Sonntag, 27. September 2009

"Bresson ist mir scheißegal! Ich bin Anti-Bressonianer"

Bruno Dumont und sein neuer Film "Hadewijch"; San Sebastián-Blog, 10. Folge

Von Rüdiger Suchsland

"Je suis un terroriste de cinema!" - für knackige Kommentare ist der Franzose Bruno Dumont jederzeit zu haben, und wer seine vielfach preisgekrönten, unverwechselbaren Filme - "La Vie de Jesus", "L'Humanité", "29 Palms" und "Flandres" - kennt, bei dem mischen sich Bewunderung für einen großartigen Filmemacher mit der vagen Befürchtung, es gäbe womöglich angenehmere Zeitgenossen um miteinander ein Bier zu trinken, als Dumont - selbst Kritikerkollegen, die seine Filme achten und sonst für alles aus Frankreich zu haben sind, nehmen hier schon mal das Wort vom "Menschenhasser" in den Mund.

Der Eindruck muss korrigiert werden: Wer Dumont jetzt in San Sebastián auf der Pressekonferenz erlebte, oder ihm später über den Weg lief, der begegnete einem freundlichen, offenen Mann mit einigem Humor. Dumont hat nur keine Lust, sich unter sein Niveau zu begeben, oder von Kritikern immer wieder mit den gleichen Etiketten bedacht zu werden: "Minimalist", "Bressonianer" oder eben: "Anti-Humanist".
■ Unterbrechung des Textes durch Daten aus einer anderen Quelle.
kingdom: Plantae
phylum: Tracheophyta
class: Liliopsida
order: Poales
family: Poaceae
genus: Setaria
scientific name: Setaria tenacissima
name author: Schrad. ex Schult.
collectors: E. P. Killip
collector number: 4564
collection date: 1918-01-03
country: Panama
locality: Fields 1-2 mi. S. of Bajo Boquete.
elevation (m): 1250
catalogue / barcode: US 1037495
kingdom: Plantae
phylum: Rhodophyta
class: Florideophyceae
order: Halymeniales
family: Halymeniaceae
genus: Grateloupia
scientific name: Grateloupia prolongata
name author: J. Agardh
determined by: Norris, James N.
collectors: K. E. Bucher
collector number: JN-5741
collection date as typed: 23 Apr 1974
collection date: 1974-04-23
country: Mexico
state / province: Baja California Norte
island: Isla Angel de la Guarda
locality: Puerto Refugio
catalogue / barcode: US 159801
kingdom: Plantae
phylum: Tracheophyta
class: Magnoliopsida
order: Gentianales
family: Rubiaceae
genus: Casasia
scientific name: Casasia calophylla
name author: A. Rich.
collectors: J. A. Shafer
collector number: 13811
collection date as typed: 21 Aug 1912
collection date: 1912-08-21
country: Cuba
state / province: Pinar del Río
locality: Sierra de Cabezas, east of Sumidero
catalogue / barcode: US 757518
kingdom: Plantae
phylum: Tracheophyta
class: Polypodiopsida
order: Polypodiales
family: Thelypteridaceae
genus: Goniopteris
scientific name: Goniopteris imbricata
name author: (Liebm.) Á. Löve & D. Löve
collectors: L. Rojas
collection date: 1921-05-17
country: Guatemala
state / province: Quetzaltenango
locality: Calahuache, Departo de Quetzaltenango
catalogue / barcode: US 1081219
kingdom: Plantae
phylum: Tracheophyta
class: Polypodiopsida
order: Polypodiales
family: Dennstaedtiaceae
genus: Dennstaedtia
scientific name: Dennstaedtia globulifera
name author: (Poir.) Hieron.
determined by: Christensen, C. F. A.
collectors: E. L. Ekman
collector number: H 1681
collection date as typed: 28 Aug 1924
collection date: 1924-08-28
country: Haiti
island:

In seinem neuen Film "Hadewijch", der in Toronto den Kritikerpreis der Fipresci bekam, und jetzt in San Sebastián seine offizielle Premiere erlebte, erzählt Dumont von Celine, einer jungen Frau, die zunächst in einem Kloster aufgenommen werden will. Als das scheitert, weil ihr die Nonnen ihre Abstinenz und andere Selbstkasteiungen als "Exzess" und Narzissmus vorwerfen, studiert sie in Paris Theologie. Zunehmend verfällt das Mädchen aus gutem Haus in einen religiösen Wahn. Sie begegnet einem radikalen Moslemprediger, und beteiligt sich als Christin an einem Terroranschlag. Der Regisseur bleibt bis zum Ende ganz bei seiner Hauptfigur, nimmt Glauben und Mystik ernst – eine faszinierende Innenansicht religiösen Fanatismus’ und das - auch wenn Dumont es nicht hören mag, s.u. - an Bressons "Mouchette" erinnernde Portrait einer Märtyrerin und Heiligen, möglicherweise.

In der Pressekonferenz beschreibt Dumont seine Arbeit dann als "ein Kino der Ambiguität". Eindeutigkeit interessiere ihn nicht. "Aber", an die Zuschauer gerichtet: "Es ist Ihre Ambiguität, nicht meine." Er betont auch: "Ich glaube nicht an Gott" und wenn man den Film gesehen hat, muss Dumont das schon dazu sagen. An Bresson glaubt er offenbar auch nicht. Bei der PK weißt er alle Bresson-Vergleiche, die gerade von französischen Kritikern reflexhaft angestellt werden, zurück: "'Pickpocket' habe ich nie gesehen, natürlich kenne ich ein paar Filme Bressons, aber sie interessieren mich nicht besonders." Später im persönlichen Gespräch, wird er noch deutlicher: "Bresson ist mir scheißegal! Ich bin Anti-Bressonianer. Schreib' das!" Und lacht dazu.